▶ Text:
---
Photovoltaic device with cable carrying structure

Technical Field

The present invention relates to a photovoltaic device with a cable carrying structure according to the preamble of claim 1.

Background

A large number of cable mechanisms for holding photovoltaic modules or for holding a carrier structure of said photovoltaic modules, so-called panels for photovoltaic modules, are known from the prior art. The task of these mechanisms is to hold the photovoltaic modules in order to generate energy in an optimal way using solar rays. These mechanisms are generally very complex and therefore require a lot of maintenance and are costly in manufacture. Safety precautions and sizing are required in prior art mechanisms to avoid breakage under wind and/or snow loads.

The cable arrangements known today for holding photovoltaic modules generally provide a plurality of cables suspended at a height between the struts, which secure a row of modules in a predetermined orientation, wherein in some cases the orientation can be adjusted with a mechanism, which is generally based on the movement of the cable connected to the module.
---
▶ Study material:

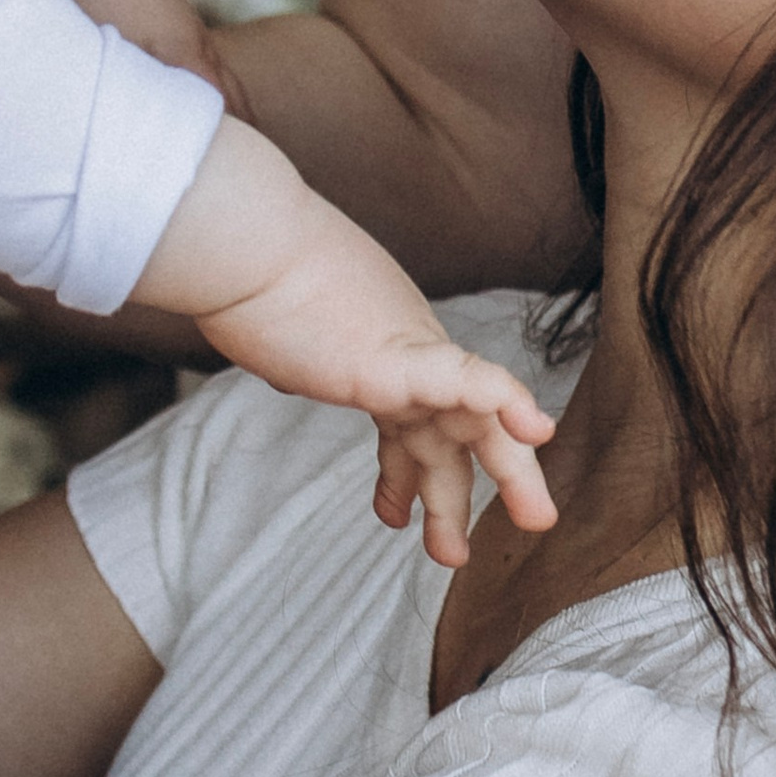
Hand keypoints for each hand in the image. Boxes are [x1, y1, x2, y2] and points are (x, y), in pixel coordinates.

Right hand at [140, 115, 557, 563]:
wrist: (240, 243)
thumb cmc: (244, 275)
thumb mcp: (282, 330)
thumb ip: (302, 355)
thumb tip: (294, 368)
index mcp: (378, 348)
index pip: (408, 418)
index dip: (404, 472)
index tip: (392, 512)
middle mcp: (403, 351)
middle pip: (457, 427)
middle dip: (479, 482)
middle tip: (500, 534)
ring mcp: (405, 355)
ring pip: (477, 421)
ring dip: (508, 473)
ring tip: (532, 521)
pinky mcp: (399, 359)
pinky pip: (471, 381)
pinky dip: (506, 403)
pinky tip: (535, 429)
---
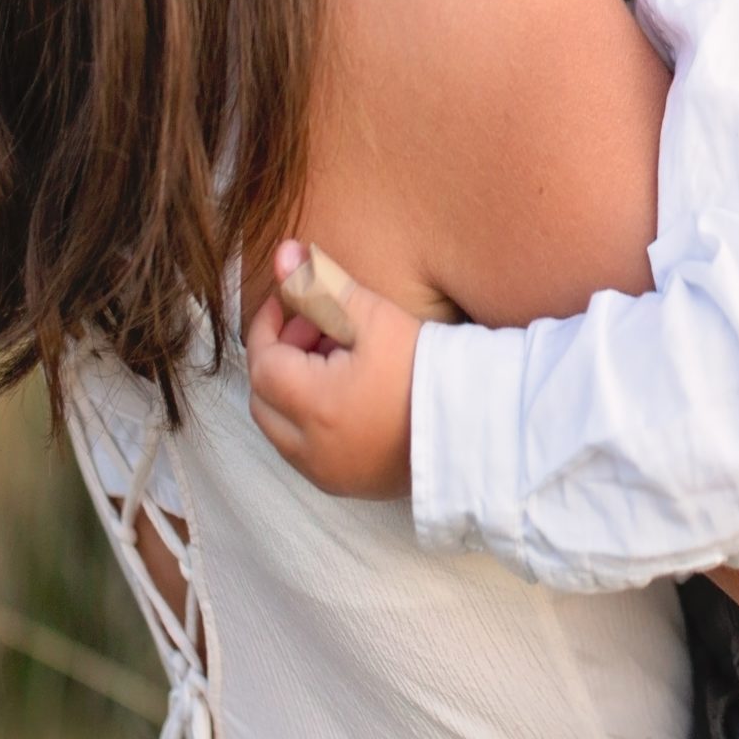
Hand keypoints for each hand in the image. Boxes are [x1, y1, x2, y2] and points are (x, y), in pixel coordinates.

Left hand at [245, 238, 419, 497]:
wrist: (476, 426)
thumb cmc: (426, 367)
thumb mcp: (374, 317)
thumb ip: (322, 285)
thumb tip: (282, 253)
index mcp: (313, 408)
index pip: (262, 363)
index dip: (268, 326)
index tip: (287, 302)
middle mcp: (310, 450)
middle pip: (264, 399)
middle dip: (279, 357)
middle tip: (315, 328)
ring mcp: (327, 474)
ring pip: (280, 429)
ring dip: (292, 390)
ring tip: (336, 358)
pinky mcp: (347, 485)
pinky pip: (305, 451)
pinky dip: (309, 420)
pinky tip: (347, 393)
---
▶ Problems to solve:
1. In the photovoltaic device text, what do prior art mechanisms need safety precautions and sizing to avoid under wind and/or snow loads?
2. Duplicate the photovoltaic device text from "Photovoltaic device with cable" up to and including "and/or snow loads.".
The rows come from a separate source that has nothing to do with the text.

▶ Solutions:
1. Breakage.

2.
Photovoltaic device with cable carrying structure

Technical Field

The present invention relates to a photovoltaic device with a cable carrying structure according to the preamble of claim 1.

Background

A large number of cable mechanisms for holding photovoltaic modules or for holding a carrier structure of said photovoltaic modules, so-called panels for photovoltaic modules, are known from the prior art. The task of these mechanisms is to hold the photovoltaic modules in order to generate energy in an optimal way using solar rays. These mechanisms are generally very complex and therefore require a lot of maintenance and are costly in manufacture. Safety precautions and sizing are required in prior art mechanisms to avoid breakage under wind and/or snow loads.